本誌では再三別の記事でも書いているが、国が定めたガイドラインでは第三者委員会を設置するときは少なからず被害側への説明や合意を取り付けるように要請をしている。

また、いじめ防止対策推進法立法時には、第三者委員会の中立公平性は、被害側から見てのことであり、この担保のためにしっかり対応しなければならないことが、話し合われているのだ。

ただし、これを無視して勝手に進めたり、設置をしないと勝手に決めてしまう自治体はあるのだ。少なからずと表記したいところだが、少なくはないと言える異常な状態が発生している。

本件においては、早々に第三者委員会の中立公平性を担保するためにも、委員が誰かを明らかにするように求めていた。しかし、市教育委員会の回答は「報告書に記載します」であったのだ。

被害者側の大きな懸念は、加害グループの中心人物が教職員一家であり、その長とも言える人物が、地元教育行政においては大いに力があると判断できる立場にいることであった。

そもそも、報告書に市の教育委員会の対応や学校の対応が記載されるということは、学校や市の教育委員会自体も調査対象になった ということを意味する。

この調査に当たる上で、人事交換や連携があると一般的に考察できる県に関連する職業の人物が委員になることは、その段階で懸念されるべきことになり得る。

私は一般企業の不正問題などで調査役を務めることもあるが、第三者委員会における中立性の担保としては論外であるし、その委員会のガバナンスの維持という観点では不可能と判断せざるを得ない。

そもそもの設計で、事務局は市の教育委員会ということになるが、調査対象に当たる組織が、事務局をしたり、設置権限を持つということ自体がナンセンスなのだ。
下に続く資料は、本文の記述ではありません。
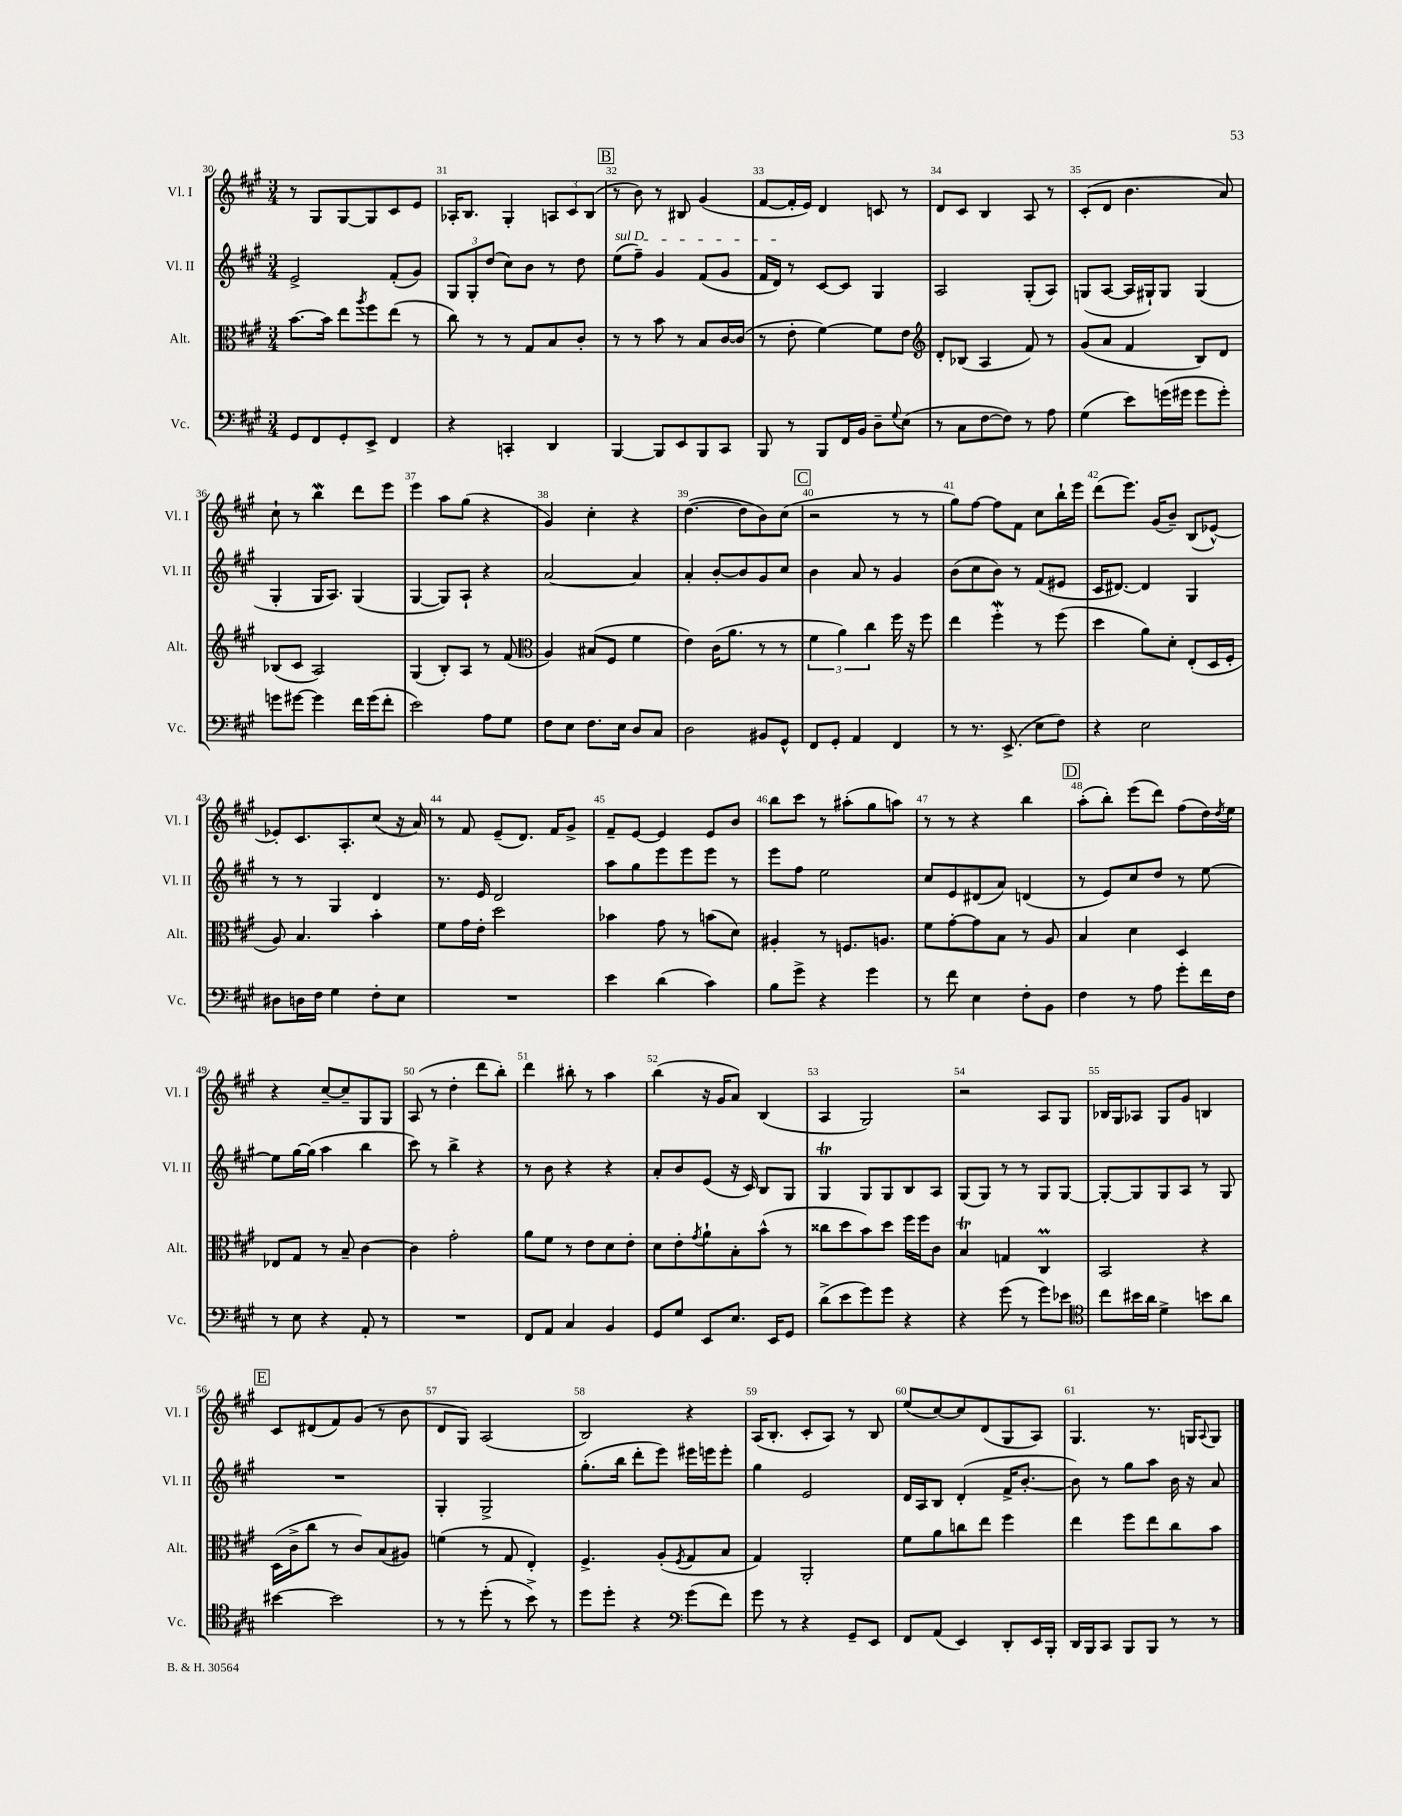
<<
\new StaffGroup <<
\new Staff = "s0" \with { instrumentName = "Vl. I" shortInstrumentName = "Vl. I" } {
    \clef treble \key a \major \numericTimeSignature \time 3/4
    r8 gis8 gis8~ gis8 cis'8 e'8 |
    aes16-. b8. gis4-. \tuplet 3/2 { a8 cis'8 b8( } |
    \mark \markup { \box "B" } r8 b'8) r8 bis8 gis'4( |
    fis'8~ fis'16-. e'16) d'4 c'8 r8 |
    d'8 cis'8 b4 a8 r8 |
    cis'8-.( d'8 b'4. a'8) |
    cis''8-! r8 b''4\mordent d'''8 e'''8 |
    e'''4 a''8 gis''8( r4 |
    gis'4) cis''4-. r4 |
    d''4.~( d''8 b'8) cis''8( |
    \mark \markup { \box "C" } r2 r8 r8 |
    gis''8) fis''8~ fis''8 fis'8 cis''8 b''16-! e'''16 |
    d'''8( e'''8.) gis'16( b'8--) b8( ees'8~-^) |
    ees'8-. cis'8. a8.-. cis''8( r16 a'16) |
    r8 fis'8 e'8--( d'8.) fis'16 gis'8-> |
    fis'8-- e'8~ e'4 e'8 b'8 |
    b''8 cis'''8 r8 ais''8-.( gis''8 a''8) |
    r8 r8 r4 b''4 |
    \mark \markup { \box "D" } a''8-.( b''8-.) e'''8( d'''8) fis''8( d''16) \acciaccatura { d''8 } e''16 |
    r4 cis''8~-- cis''8-- gis8 gis8 |
    a8( r8 d''4-. d'''8 b''8-.) |
    d'''4 bis''8-. r8 a''4 |
    b''4( r16 gis'16 a'8) b4( |
    a4 gis2) |
    r2 a8 gis8 |
    bes16 gis16 aes8 gis8 gis'8 b4 |
    \mark \markup { \box "E" } cis'8 dis'8( fis'8) gis'8( r8 b'8 |
    d'8 gis8) a2( |
    b2) r4 |
    a16( b8.-. cis'8-. a8) r8 b8 |
    e''8( cis''8~) cis''8 d'8( gis8 a8) |
    gis4. r8. g16 \appoggiatura { a8 } g8 \bar "|." |
}
\new Staff = "s1" \with { instrumentName = "Vl. II" shortInstrumentName = "Vl. II" } {
    \clef treble \key a \major \numericTimeSignature \time 3/4
    e'2-> fis'8-.( gis'8) |
    \tuplet 3/2 { gis8 gis8-. d''8( } cis''8) b'8 r8 d''8 |
    \mark \markup { \box "B" } \once \override TextSpanner.bound-details.left.text = \markup { \italic "sul D" } e''8\startTextSpan( fis''8--) gis'4 fis'8( gis'8 |
    fis'16 d'16\stopTextSpan) r8 cis'8~ cis'8 gis4 |
    a2 gis8-.( a8) |
    g8( a8~ a16 gis16-!) gis8 gis4( |
    gis4-. gis16 a8.) gis4( |
    gis4~ gis8) a8-! r4 |
    a'2~ a'4 |
    a'4-. b'8~-. b'8 gis'8 cis''8 |
    \mark \markup { \box "C" } b'4 a'8 r8 gis'4 |
    b'8( cis''8 b'8) r8 fis'8( eis'8 |
    cis'16 dis'8.~) dis'4 gis4 |
    r8 r8 gis4 d'4 |
    r8. e'16 d'2 |
    a''8 gis''8 e'''8 e'''8 e'''8 r8 |
    e'''8 fis''8 e''2 |
    cis''8 e'8 dis'8( a'8) d'4( |
    \mark \markup { \box "D" } r8 e'8) cis''8 d''8 r8 e''8~ |
    e''8 gis''16~ gis''16( a''4 b''4 |
    cis'''8) r8 b''4-> r4 |
    r8 b'8 r4 r4 |
    a'8-. b'8 e'8( r16 cis'16) b8 gis8 |
    gis4\trill gis8 gis8 b8 a8 |
    gis8( gis8) r8 r8 gis8 gis8~ |
    gis8~-. gis8 gis8 a8 r8 gis8 |
    \mark \markup { \box "E" } R2. |
    gis4-. gis2-> |
    gis''8.-.( b''16 d'''8-. e'''8) eis'''16 e'''16 e'''8-. |
    gis''4 e'2 |
    d'16 a16 b8 d'4-.( fis'16-> b'8.~-. |
    b'8) r8 gis''8 a''8 b'16 r16 a'8 \bar "|." |
}
\new Staff = "s2" \with { instrumentName = "Alt." shortInstrumentName = "Alt." } {
    \clef alto \key a \major \numericTimeSignature \time 3/4
    b'8.~ b'16 e''8 \acciaccatura { a''8 } fis''8 e''8( r8 |
    cis''8) r8 r8 gis8 b8 cis'8-. |
    \mark \markup { \box "B" } r8 r8 b'8 r8 b8 cis'16~ cis'16( |
    r8 e'8-. fis'4~) fis'8 e'8 |
    \clef treble d'8-. bes8( a4 fis'8) r8 |
    gis'8( a'8 fis'4 b8) d'8 |
    bes8( cis'8 a2) |
    gis4( b8-.) a8 r8 fis'8( |
    \clef alto a4) bis8( fis8 fis'4 |
    e'4) cis'16( a'8. r8 r8 |
    \mark \markup { \box "C" } \tuplet 3/2 { fis'4 a'4) cis''4 } fis''16 r16 fis''8 |
    e''4 fis''4-.\mordent r8 fis''8( |
    d''4 a'8) d'8-. e8-.( d16 fis16-. |
    a8) b4. b'4-. |
    fis'8 gis'16 e'16-. d''2 |
    bes'4 gis'8 r8 b'8( d'8) |
    ais4-. r8 f8. a8. |
    fis'8 gis'8~-. gis'8 b8 r8 a8 |
    \mark \markup { \box "D" } b4 d'4 d4 |
    ees8 gis8 r8 b8-- cis'4~ |
    cis'4 gis'2-. |
    a'8 fis'8 r8 e'8 d'8 e'8-. |
    d'8 e'8-. \acciaccatura { gis'8 } a'8-! b8-. b'8-^( r8 |
    cisis''8 d''8 b'8) d''8 fis''16 fis''16 cis'8 |
    b4\trill g4 cis4\prall |
    b,2 r4 |
    \mark \markup { \box "E" } d16( cis'16-> cis''8 r8 cis'8) b8( ais8) |
    f'4( r8 gis8 e4-.) |
    fis4.-> a8-.( \acciaccatura { fis8 } gis8 b8 |
    gis4) a,2-. |
    fis'8 a'8 c''8 e''8 fis''4 |
    e''4 fis''8 e''8 cis''8 b'8 \bar "|." |
}
\new Staff = "s3" \with { instrumentName = "Vc." shortInstrumentName = "Vc." } {
    \clef bass \key a \major \numericTimeSignature \time 3/4
    gis,8 fis,8 gis,8-. e,8-> fis,4 |
    r4 c,4-. d,4 |
    \mark \markup { \box "B" } b,,4~ b,,8 e,8 b,,8 cis,8 |
    b,,8 r8 b,,8 fis,16 b,16 d8-- \appoggiatura { gis8 } e8( |
    r8 cis8 fis8~ fis8) r8 a8 |
    gis4( e'8) g'16( gis'16 gis'8 gis'8-.) |
    g'8 gis'8~ gis'4 fis'16 gis'16( fis'8-. |
    e'2) a8 gis8 |
    fis8 e8 fis8. e16 d8 cis8 |
    d2 bis,8 gis,8-^ |
    \mark \markup { \box "C" } fis,8 gis,8-. a,4 fis,4 |
    r8 r8. e,8.->( e8 fis8) |
    r4 e2 |
    dis8 d16 fis16 gis4 fis8-. e8 |
    R2. |
    e'4 d'4( cis'4) |
    b8 gis'8-> r4 gis'4 |
    r8 fis'8 e4 fis8-. b,8 |
    \mark \markup { \box "D" } fis4 r8 a8 gis'8-. fis'16 fis16 |
    r8 e8 r4 a,8-. r8 |
    R2. |
    fis,8 a,8 cis4 b,4 |
    gis,8 gis8 e,8 e8. e,16 gis,8 |
    d'8->( e'8 gis'8) gis'8 r4 |
    r4 gis'8( r8 gis'8) ees'8 |
    \clef tenor cis''8 bis'16 a'16 d'4-> b'8 a'8 |
    \mark \markup { \box "E" } bis'4~ bis'2 |
    r8 r8 d''8-.( r8 b'8->) r8 |
    d''8 d''8-. r4 \clef bass gis'8( fis'8) |
    gis'8 r8 r4 gis,8-- e,8 |
    fis,8 a,8( e,4) d,8-. e,16 b,,16-. |
    d,16 b,,16 cis,8 b,,8 b,,8 r8 r8 \bar "|." |
}
>>
>>
\layout { \context { \Score currentBarNumber = #30 \override BarNumber.break-visibility = ##(#f #t #t) barNumberVisibility = #all-bar-numbers-visible } }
いじめの内容については、過小評価しつつも結果的に否定できないほど酷いものだということから認めているが、これでは、被害側が大いに不満が残り、さらに、この調査量、その体制はどこの調査委員会をとっても不十分かつ杜撰と言わざるを得ないものであった。

2021年7月9日現在、被害者の少女は今の気持ちを再調査権限のある市長に知ってもらうために、吐いたり、泣いたりしながら、手紙を書いている。

この声が届くかは未知数であるが、一応の専門家として付け加えるとすれば、「こんなふざけた対応は、加害者のためにも、傍観者のためにも、学校全体のいじめ防止のためにもなっていない。ましてや、被害者の立場になってを、全てにおいてのいじめの対応の大前提とするいじめ防止対策推進法を守っているとは言えないのである。こんなもののために、市民も血税を使うのであれば、いっそのこと、全部やめて子育て難しい自治体ですと宣言した方がいい。そうでないのであれば、今すぐ、全ての見直しを含め、教育行政としての根本的な問題を調査し改善する権限を持つ特別委員会を設置し、可及的速やかに問題に対応することが望ましい」

まあ、今できていない首長ができるとは思えないが。